Вот воскресенье, можно никуда не ходить, но сил не было начинать день. Было жарко, душно, Женя вертелась в кровати и жалела себя. Она боялась остаться одна, и боялась оказаться с таким, как Денис. Что-то в ней перемкнуло, она знакомилась с ребятами, но сходиться ближе не получалось, да и с ней никто не искал близости, она и самой близости стала бояться тоже.

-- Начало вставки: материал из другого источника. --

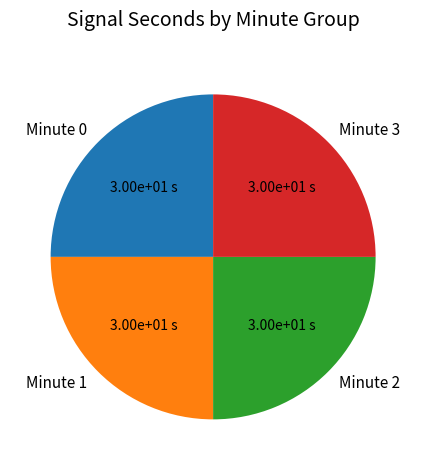

Is it true that Minute 3 is 25% of the pie?

True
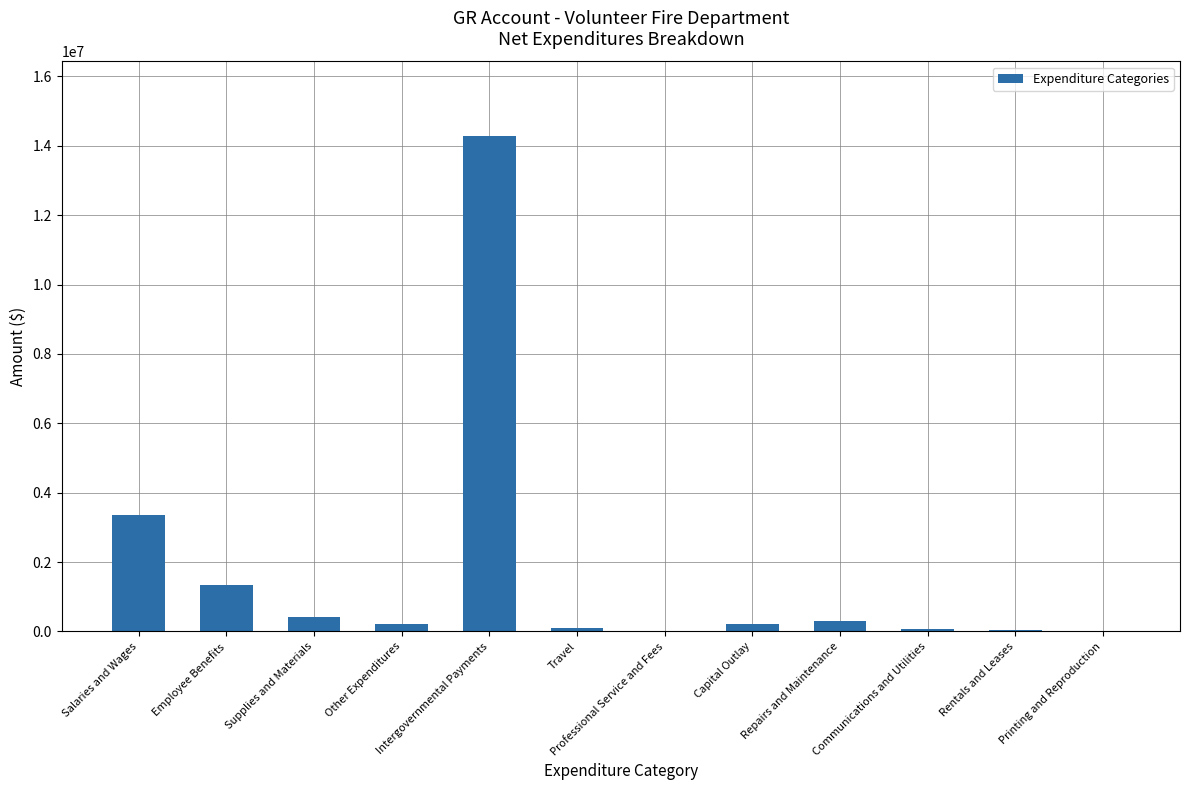

Which label corresponds to the largest value in the chart?

Intergovernmental Payments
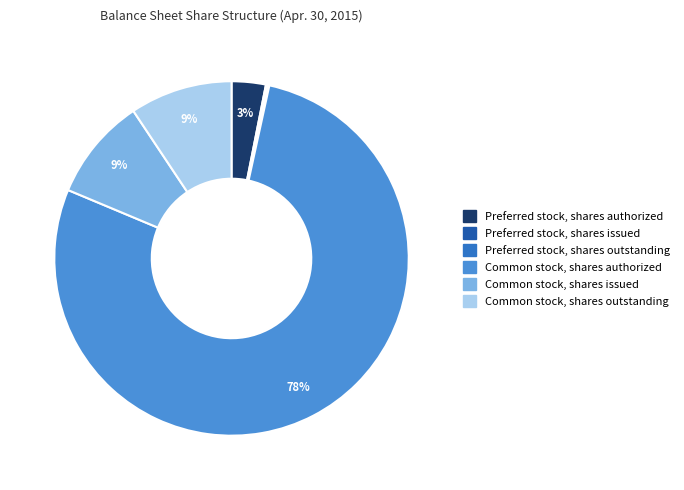

Is it true that Common stock, shares outstanding is 9% of the pie?

True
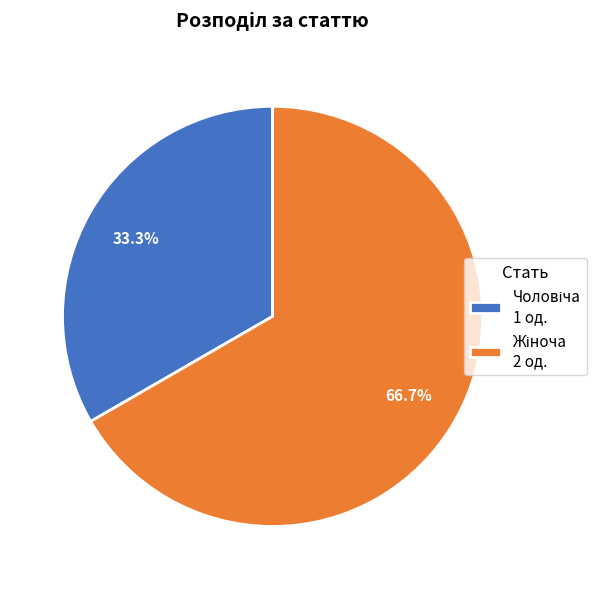

Is there a majority slice in this chart?

Yes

Женя вылезла из кровати и прошла на кухню. Мать обрадовалась, они сели за поздний завтрак. В понедельник следовало зайти на работу за последними указаниями, а рано утром во вторник Женя улетала в большое турне по городам Сибири. Она участвовала в проекте рекламы немецкой фирмы Опель. Машины последних марок перевозили Олимпийский Факел. Она проедет по захолустным сибирским городам, люди будут выходить и толпиться по обочинам, встречая кортеж. Весь этот сумасшедший дом, «огневые мероприятия», которыми она, специалистка из Москвы, будет распоряжаться. Ей еще повезло, что она поселится в дорогих туристических гостиницах, коллегам, которые были в Сибири раньше нее, пришлось жить в гостинице для шоферов-дальнобойщиков, где не топили, спали не раздеваясь и не было горячей воды. А зато, а зато… Женя сделала себе имя и работала в одной из крупнейших российских компаний по пиару. Толпы, «факелоносцы», концерты… будет что рассказать ребятам, на работе, друзьям в соцсетях. Женя вздохнула и решила сегодня никуда не ходить, побыть с мамой. Следующая неделя обещала быть напряженной, но она все сделает как надо, зарекомендует себя и тогда ее пригласят делать примерно тоже самое перед Студенческой Спартакиадой в Красноярске. Женя принялась обсуждать с мамой поездку и настроение ее улучшилось, да оно и не было таким уж мрачным: работа, друзья, театр… просто не надо никогда думать о Денисе и о своих страхах. Иногда это ей удавалось, иногда, как сегодня, — нет. На работе Женя забывалась, и по-этому работала все больше и больше.